(GIVEN DATA)

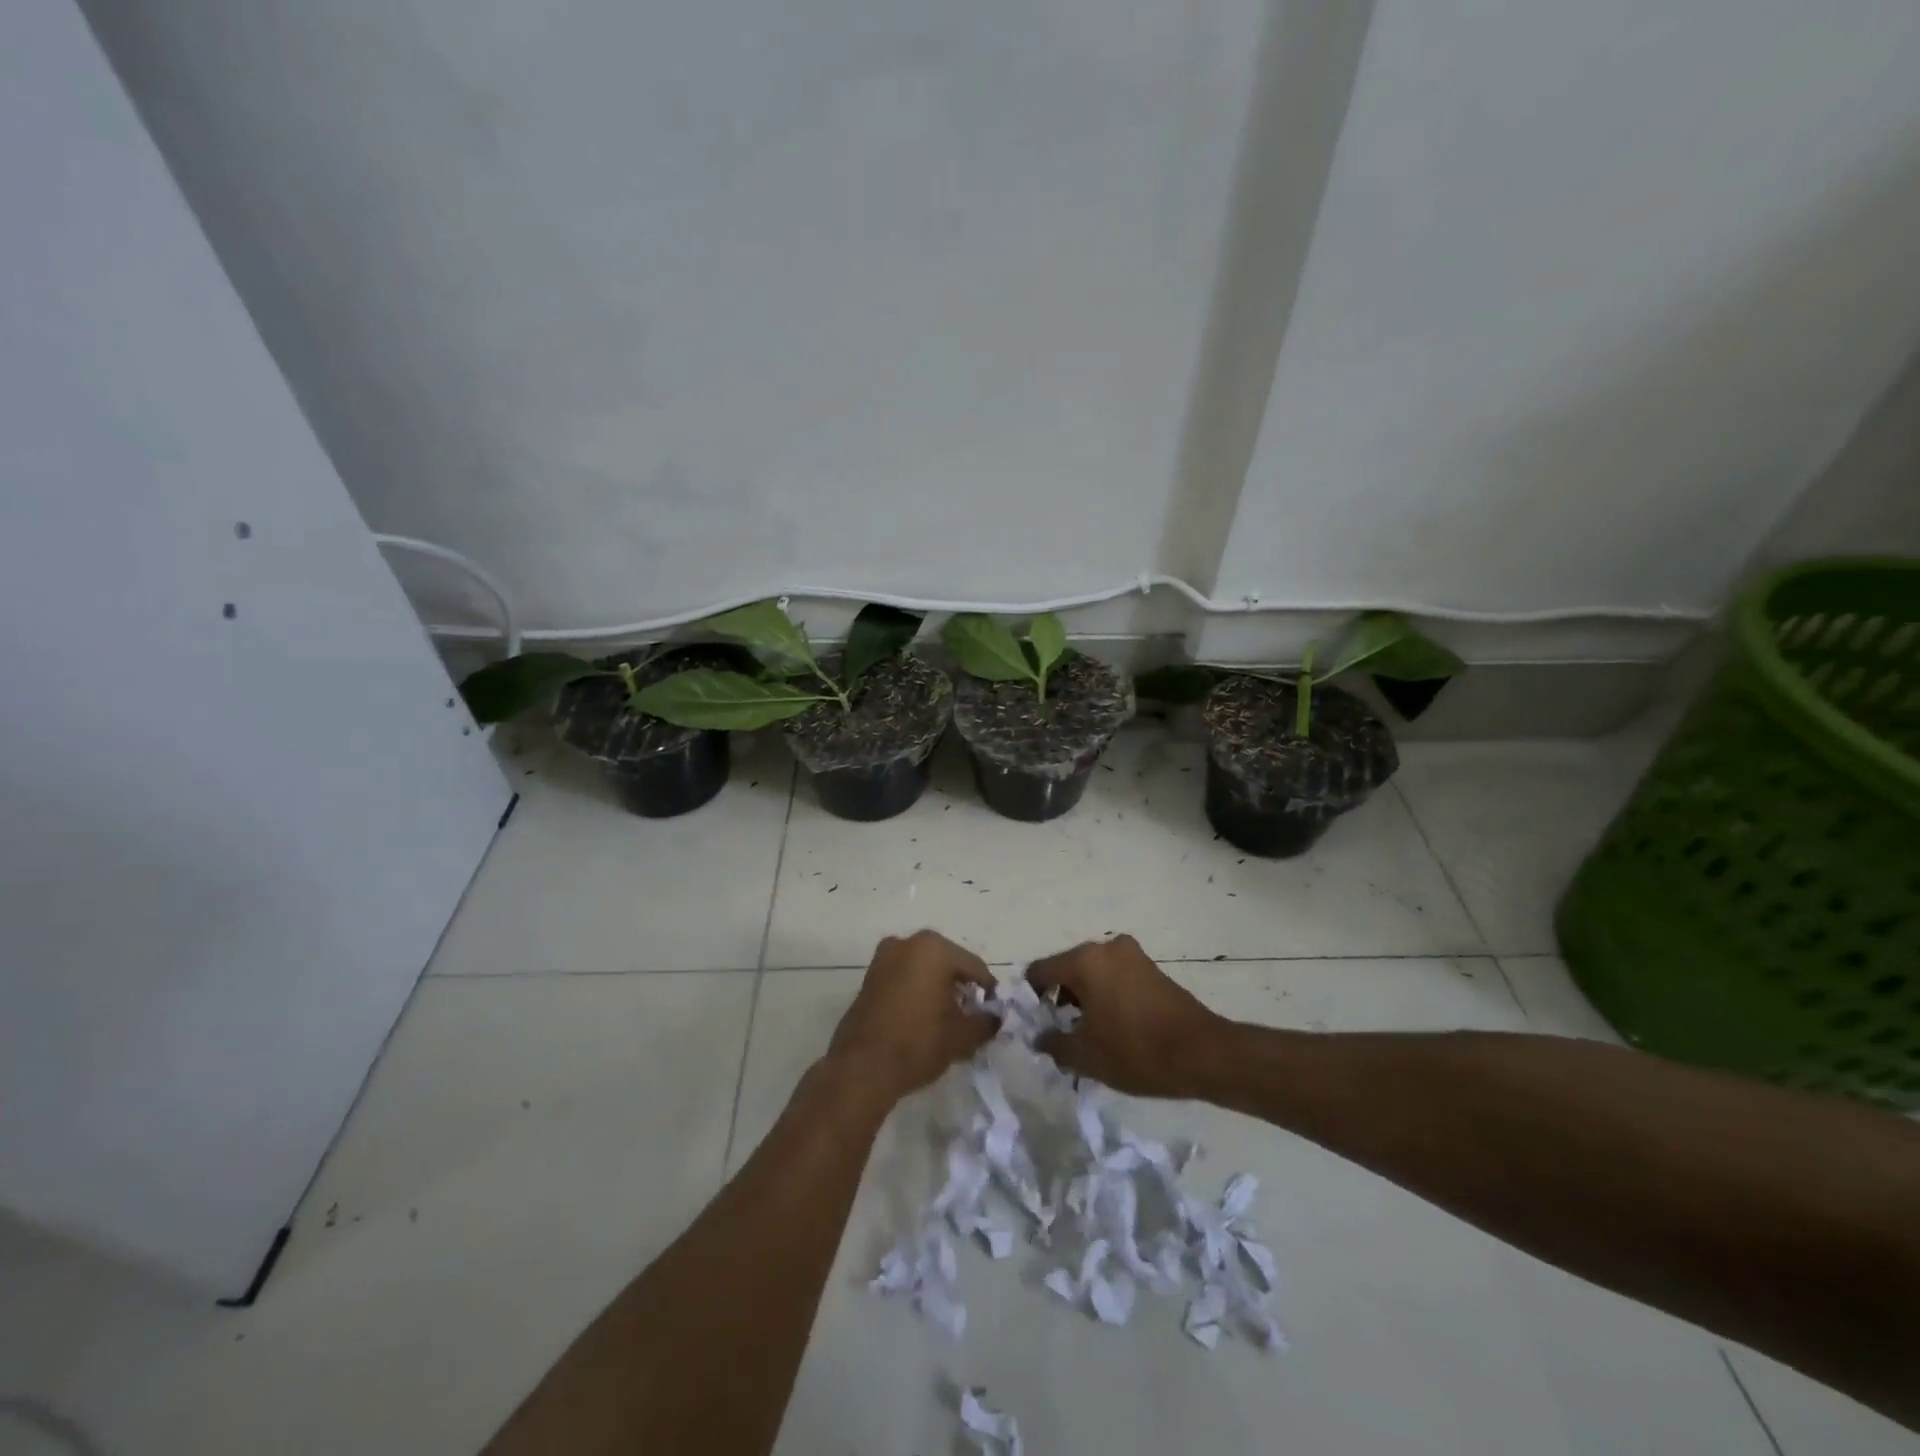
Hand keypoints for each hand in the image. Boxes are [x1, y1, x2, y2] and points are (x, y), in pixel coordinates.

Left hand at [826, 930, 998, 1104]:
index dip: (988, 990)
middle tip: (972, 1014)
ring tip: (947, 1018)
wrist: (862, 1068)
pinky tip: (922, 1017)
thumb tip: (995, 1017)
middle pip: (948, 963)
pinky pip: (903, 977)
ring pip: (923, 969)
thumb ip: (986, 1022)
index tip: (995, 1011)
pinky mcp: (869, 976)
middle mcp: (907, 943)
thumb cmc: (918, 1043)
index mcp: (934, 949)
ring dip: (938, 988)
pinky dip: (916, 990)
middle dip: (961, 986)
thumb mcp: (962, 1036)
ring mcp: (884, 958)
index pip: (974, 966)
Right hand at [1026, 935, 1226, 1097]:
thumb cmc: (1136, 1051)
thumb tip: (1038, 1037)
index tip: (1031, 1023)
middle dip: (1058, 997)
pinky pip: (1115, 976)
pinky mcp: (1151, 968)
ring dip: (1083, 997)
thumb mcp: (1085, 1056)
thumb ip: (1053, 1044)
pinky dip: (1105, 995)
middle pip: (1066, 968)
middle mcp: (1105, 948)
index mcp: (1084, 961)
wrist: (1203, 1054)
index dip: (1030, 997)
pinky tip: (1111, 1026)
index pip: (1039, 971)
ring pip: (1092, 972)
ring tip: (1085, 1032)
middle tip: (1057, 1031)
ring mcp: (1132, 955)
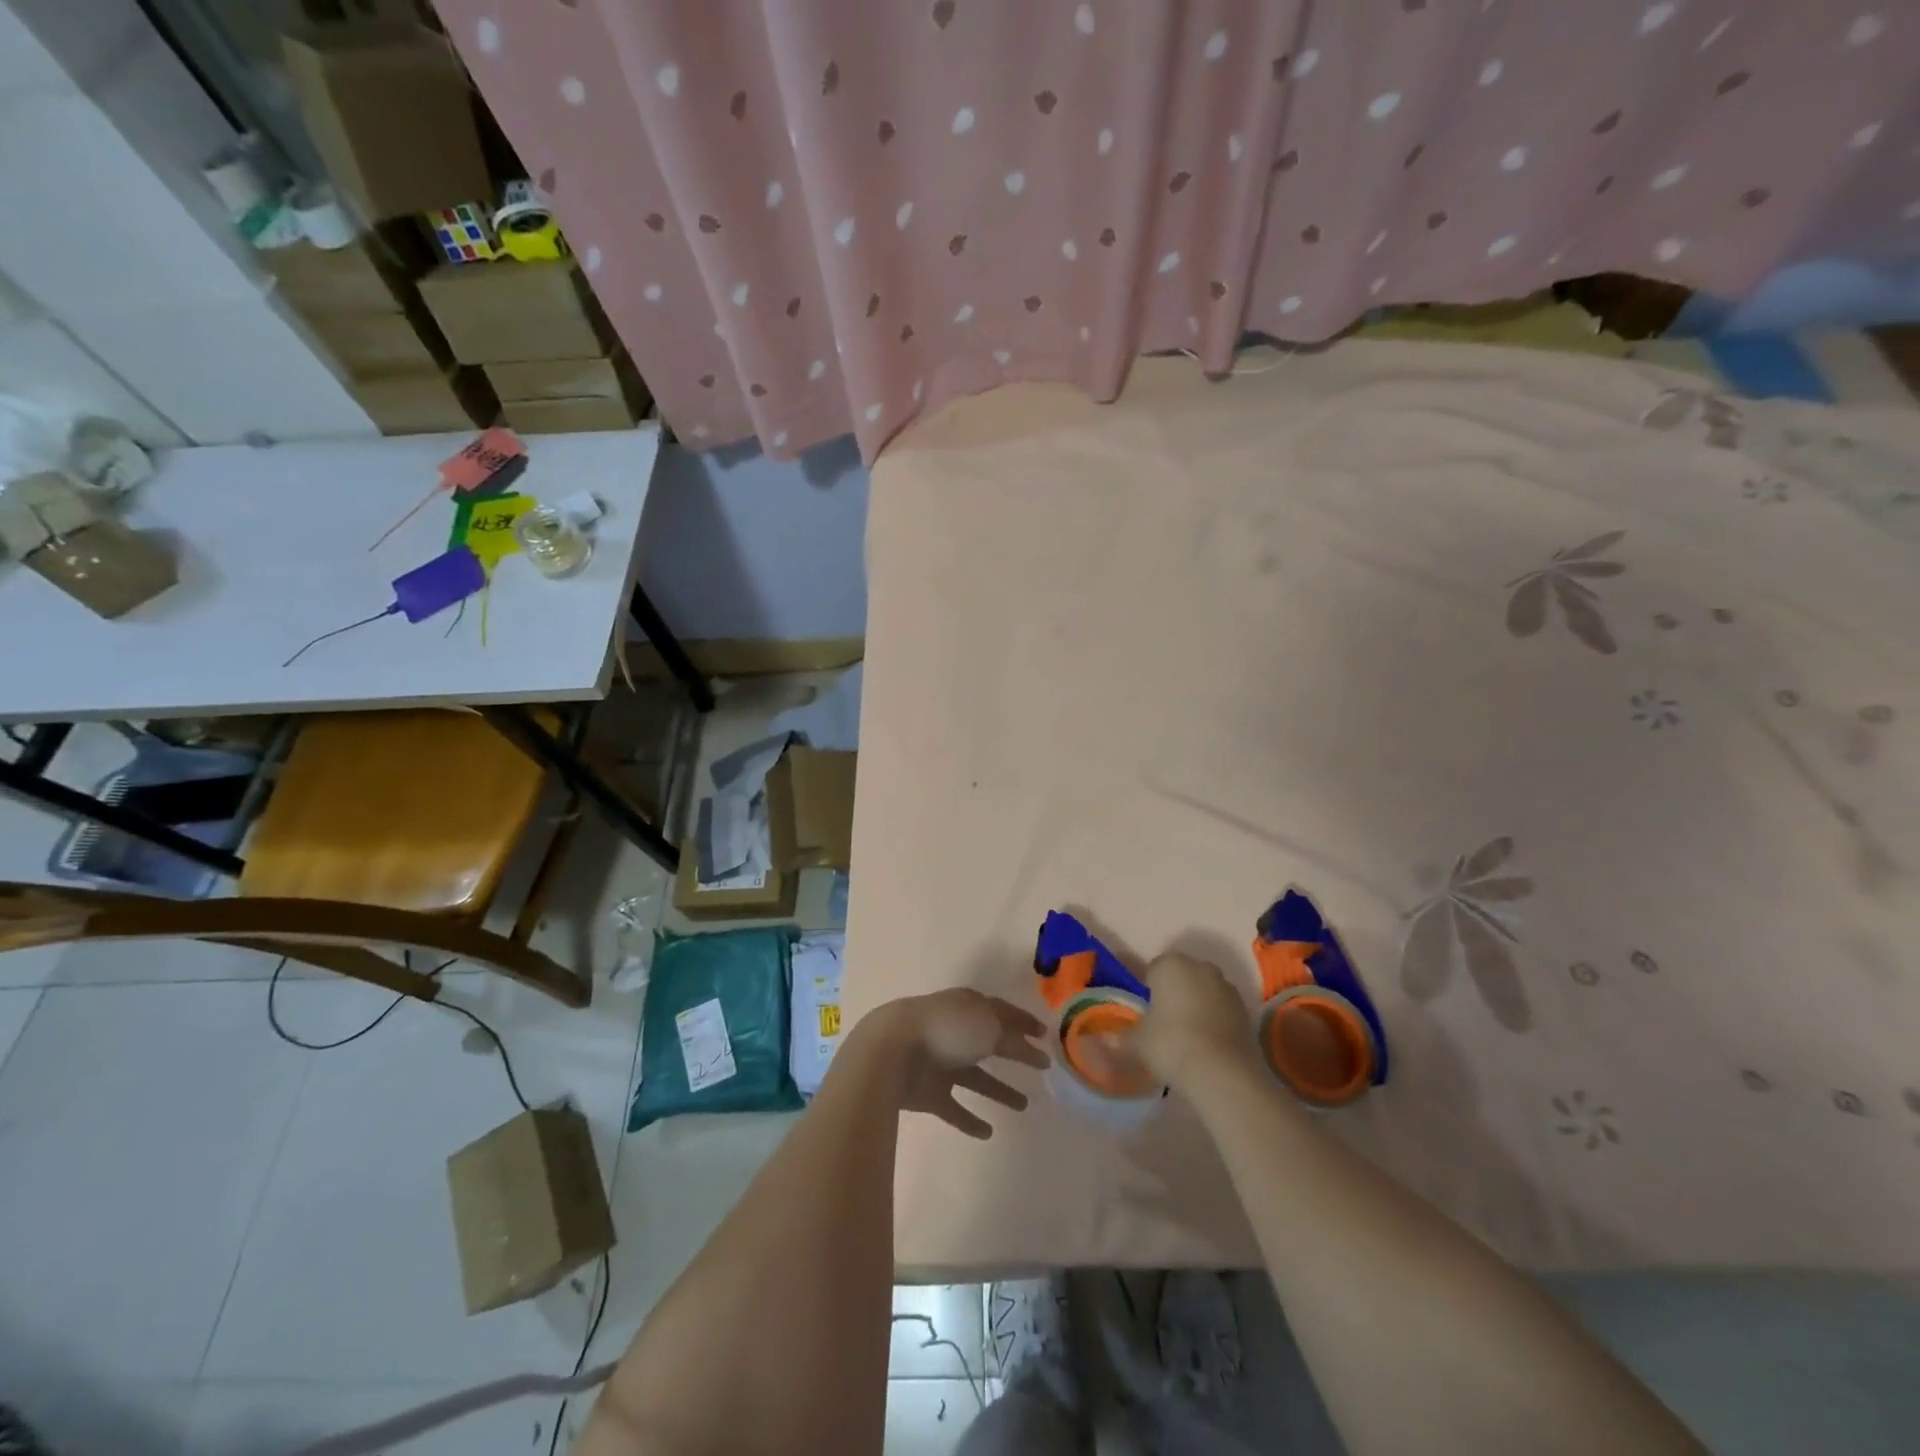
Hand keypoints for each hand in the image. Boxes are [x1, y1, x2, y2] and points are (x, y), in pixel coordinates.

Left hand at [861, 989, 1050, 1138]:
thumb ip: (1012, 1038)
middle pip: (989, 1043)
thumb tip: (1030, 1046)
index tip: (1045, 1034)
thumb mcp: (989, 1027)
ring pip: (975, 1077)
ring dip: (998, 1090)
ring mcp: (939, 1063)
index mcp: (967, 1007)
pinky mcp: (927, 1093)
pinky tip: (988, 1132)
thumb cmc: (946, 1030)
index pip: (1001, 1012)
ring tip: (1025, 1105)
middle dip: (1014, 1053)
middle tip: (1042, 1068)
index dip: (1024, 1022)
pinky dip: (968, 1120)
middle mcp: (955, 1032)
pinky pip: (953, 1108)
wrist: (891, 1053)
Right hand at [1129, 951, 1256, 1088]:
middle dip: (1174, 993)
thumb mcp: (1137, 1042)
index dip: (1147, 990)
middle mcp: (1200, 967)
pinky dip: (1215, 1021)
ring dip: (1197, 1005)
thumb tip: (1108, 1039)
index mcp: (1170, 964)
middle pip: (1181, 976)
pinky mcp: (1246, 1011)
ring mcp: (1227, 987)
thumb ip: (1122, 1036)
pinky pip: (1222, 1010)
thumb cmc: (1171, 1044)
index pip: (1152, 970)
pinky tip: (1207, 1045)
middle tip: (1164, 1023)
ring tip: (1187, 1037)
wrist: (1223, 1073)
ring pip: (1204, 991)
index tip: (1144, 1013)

(End GIVEN DATA)

* _EXERCISE DIRECTIONS_
Exclude all images, then retype the records above without alteration.

* _RESPONSE TO THE EXERCISE_
Hand keypoints for each hand in the image. Boxes are [x1, y1, x2, y2] and points are (x, y), in pixel coordinates.

Left hand at [826, 930, 998, 1104]:
index dip: (988, 990)
middle tip: (972, 1014)
ring tip: (947, 1018)
wrist: (862, 1068)
pinky tip: (922, 1017)
thumb tip: (995, 1017)
middle pip: (948, 963)
pinky pip: (903, 977)
ring pip: (923, 969)
thumb ip: (986, 1022)
index tip: (995, 1011)
pinky mcp: (869, 976)
middle mcp: (907, 943)
thumb cmc: (918, 1043)
index mcp: (934, 949)
ring dip: (938, 988)
pinky dip: (916, 990)
middle dip: (961, 986)
thumb mcp: (962, 1036)
ring mcp: (884, 958)
index pip: (974, 966)
Right hand at [1026, 935, 1226, 1097]:
thumb cmc: (1136, 1051)
thumb tip: (1038, 1037)
index tip: (1031, 1023)
middle dip: (1058, 997)
pinky pip: (1115, 976)
pinky mcp: (1151, 968)
ring dip: (1083, 997)
thumb mcp: (1085, 1056)
thumb ip: (1053, 1044)
pinky dip: (1105, 995)
middle pip: (1066, 968)
middle mcp: (1105, 948)
index mcp: (1084, 961)
wrist: (1203, 1054)
index dip: (1030, 997)
pinky tip: (1111, 1026)
index pip: (1039, 971)
ring pip: (1092, 972)
ring tip: (1085, 1032)
middle tip: (1057, 1031)
ring mcp: (1132, 955)
Hand keypoints for each hand in the image. Boxes are [x1, y1, x2, y2] and points are (x, y), in pixel coordinates.

Left hand at [861, 989, 1050, 1138]:
thumb ip: (1012, 1038)
middle pip: (989, 1043)
thumb tip: (1030, 1046)
index tip: (1045, 1034)
thumb mcp: (989, 1027)
ring pip: (975, 1077)
ring dip: (998, 1090)
ring mcp: (939, 1063)
index mcp: (967, 1007)
pinky mcp: (927, 1093)
pinky tip: (988, 1132)
thumb cmc: (946, 1030)
index pip: (1001, 1012)
ring tip: (1025, 1105)
middle dip: (1014, 1053)
middle tip: (1042, 1068)
index dip: (1024, 1022)
pinky dip: (968, 1120)
middle mcp: (955, 1032)
pinky pip: (953, 1108)
wrist: (891, 1053)
Right hand at [1129, 951, 1256, 1088]:
middle dip: (1174, 993)
thumb mcp: (1137, 1042)
index dip: (1147, 990)
middle mcp: (1200, 967)
pinky dip: (1215, 1021)
ring dip: (1197, 1005)
thumb tip: (1108, 1039)
index mcp: (1170, 964)
middle pip: (1181, 976)
pinky mcp: (1246, 1011)
ring mcp: (1227, 987)
thumb ip: (1122, 1036)
pinky pip: (1222, 1010)
thumb cmc: (1171, 1044)
index pip: (1152, 970)
pinky tip: (1207, 1045)
middle tip: (1164, 1023)
ring tip: (1187, 1037)
wrist: (1223, 1073)
ring pip: (1204, 991)
index tip: (1144, 1013)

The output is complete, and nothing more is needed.